Au fur et à mesure de la découverte de la jeunesse d'Usagi, le lecteur discerne la source d'inspiration de Stan Sakai, et en conclut qu'il s'agit d'un hommage réalisé sciemment. Une fois passée la phase d'apprentissage, il y a donc cette étrange forme de rivalité et d'opposition avec son ami d'enfance, ainsi que la mort de son daimyo sur le champ de bataille qui fait passer Usagi de l'état de samouraï à celui de rônin. Tout cela évoque le roman d'Eiji Yoshikawa disponible en 2 tomes en français : La Pierre et le Sabre & La Parfaite lumière. D'ailleurs le nom même de Miyamoto Usagi est une référence à celui du personnage historique de ce roman : Takezo Shinmen qui prend par la suite le nom de Miyamoto Musashi. L'amateur de manga reconnaît également quelques éléments du manga Vagabond de Takehiko Inoué, une adaptation du même roman, dont la prépublication a débuté en 1998, soit 10 ans après le début d'Usagi Yojimbo.

Non seulement les animaux anthropomorphes donnent une personnalité totalement unique à cette adaptation très libre, mais en plus Stan Sakai y apporte de nombreuses modifications qui en font plus un hommage qu'une véritable adaptation, faisant de la série une oeuvre originale et autonome. Les 2 histoires courtes suivantes montrent à nouveau Miyamoto Usagi reprendre ses vagabondages, et se retrouver face à une manifestation surnaturelle, puis à un animal fantastique. C'est à nouveau un choix de l'auteur de nourrir les aventures de son héros avec les créatures des contes et légendes folkloriques japonais. le lecteur peut ne pas goûter à ce type d'histoire, mais elles font partie intégrante de la série, Usagi croisant des yokai assez régulièrement. La dernière histoire revient dans une trame beaucoup plus naturaliste, et même sociale, voire politique avec la situation économique d'un couple d'ouvriers et de leurs enfants. À l'instar de Sergio Aragonés dans Groo, Stan Sakai met en scène une forme d'exploitation économique des travailleurs, reflétant une réalité historique, et utilisant Usagi comme un catalyseur du changement, redressant un tort qui relève de l'asservissement capitaliste. Cette histoire, comme les autres, est avant tout une aventure racontée avec légèreté et quelques touches d'humour, mais elle atteste d'une sensibilité et d'un humanisme qui s'expriment avec douceur et intelligence, et un grand respect pour les individus. D'ailleurs Stan Sakai intègre des petites touches d'humour régulièrement, comme une version très personnelle de Godzilla.

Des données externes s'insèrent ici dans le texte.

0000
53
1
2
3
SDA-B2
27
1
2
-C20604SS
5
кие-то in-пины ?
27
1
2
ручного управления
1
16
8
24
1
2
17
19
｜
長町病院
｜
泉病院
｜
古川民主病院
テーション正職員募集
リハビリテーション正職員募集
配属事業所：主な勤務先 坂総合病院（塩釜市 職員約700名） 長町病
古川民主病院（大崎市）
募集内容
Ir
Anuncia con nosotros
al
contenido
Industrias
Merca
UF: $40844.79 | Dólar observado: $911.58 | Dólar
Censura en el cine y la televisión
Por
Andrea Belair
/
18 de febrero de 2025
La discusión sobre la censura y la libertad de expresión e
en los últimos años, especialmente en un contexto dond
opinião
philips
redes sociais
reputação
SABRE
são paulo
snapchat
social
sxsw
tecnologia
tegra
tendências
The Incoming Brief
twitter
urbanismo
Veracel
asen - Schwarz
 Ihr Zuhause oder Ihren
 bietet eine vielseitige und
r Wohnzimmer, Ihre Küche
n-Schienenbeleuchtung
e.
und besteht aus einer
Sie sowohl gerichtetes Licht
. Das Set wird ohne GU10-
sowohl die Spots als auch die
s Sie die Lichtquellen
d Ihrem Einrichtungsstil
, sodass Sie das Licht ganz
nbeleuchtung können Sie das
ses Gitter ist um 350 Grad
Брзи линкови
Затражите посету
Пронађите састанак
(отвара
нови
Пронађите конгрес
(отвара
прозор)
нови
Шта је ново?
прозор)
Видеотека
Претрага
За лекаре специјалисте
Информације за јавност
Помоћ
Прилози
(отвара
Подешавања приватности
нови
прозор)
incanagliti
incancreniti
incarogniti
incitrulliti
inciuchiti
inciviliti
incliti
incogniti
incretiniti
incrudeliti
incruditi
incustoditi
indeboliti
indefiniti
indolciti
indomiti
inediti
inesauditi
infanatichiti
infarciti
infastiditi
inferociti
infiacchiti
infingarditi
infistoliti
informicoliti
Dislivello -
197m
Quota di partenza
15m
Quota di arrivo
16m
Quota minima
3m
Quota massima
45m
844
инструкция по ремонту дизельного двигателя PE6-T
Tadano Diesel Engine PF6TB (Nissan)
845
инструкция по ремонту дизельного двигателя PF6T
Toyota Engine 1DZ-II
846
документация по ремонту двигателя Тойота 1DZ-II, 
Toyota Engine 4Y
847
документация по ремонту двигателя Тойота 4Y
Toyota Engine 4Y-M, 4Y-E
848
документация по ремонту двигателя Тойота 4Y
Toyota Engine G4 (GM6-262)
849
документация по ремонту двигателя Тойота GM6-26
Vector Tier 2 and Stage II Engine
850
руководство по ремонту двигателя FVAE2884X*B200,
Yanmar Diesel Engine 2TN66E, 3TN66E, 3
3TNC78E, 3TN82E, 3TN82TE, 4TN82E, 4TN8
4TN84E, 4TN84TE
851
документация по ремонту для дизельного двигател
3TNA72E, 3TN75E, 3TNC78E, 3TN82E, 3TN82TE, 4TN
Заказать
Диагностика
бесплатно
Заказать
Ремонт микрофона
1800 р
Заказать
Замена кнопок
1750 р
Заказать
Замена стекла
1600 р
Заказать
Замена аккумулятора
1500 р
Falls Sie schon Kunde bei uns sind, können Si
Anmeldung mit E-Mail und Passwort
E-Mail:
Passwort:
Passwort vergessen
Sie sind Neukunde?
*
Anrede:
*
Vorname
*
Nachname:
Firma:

Dès ce deuxième tome, Stan Sakai prouve qu'il mérite sa place dans la cour des grands, avec des animaux anthropomorphes improbables, dans un Japon féodal. La qualité de cette histoire tient à la fois de la personnalité nuancée et adulte d'Usagi Yojimbo, de la reconstitution historique intelligente, de la maîtrise des conventions du genre chanbara adapté tout public, d'histoires inventives, des dessins vivants et clairs, et de l'humanisme discret de l'auteur.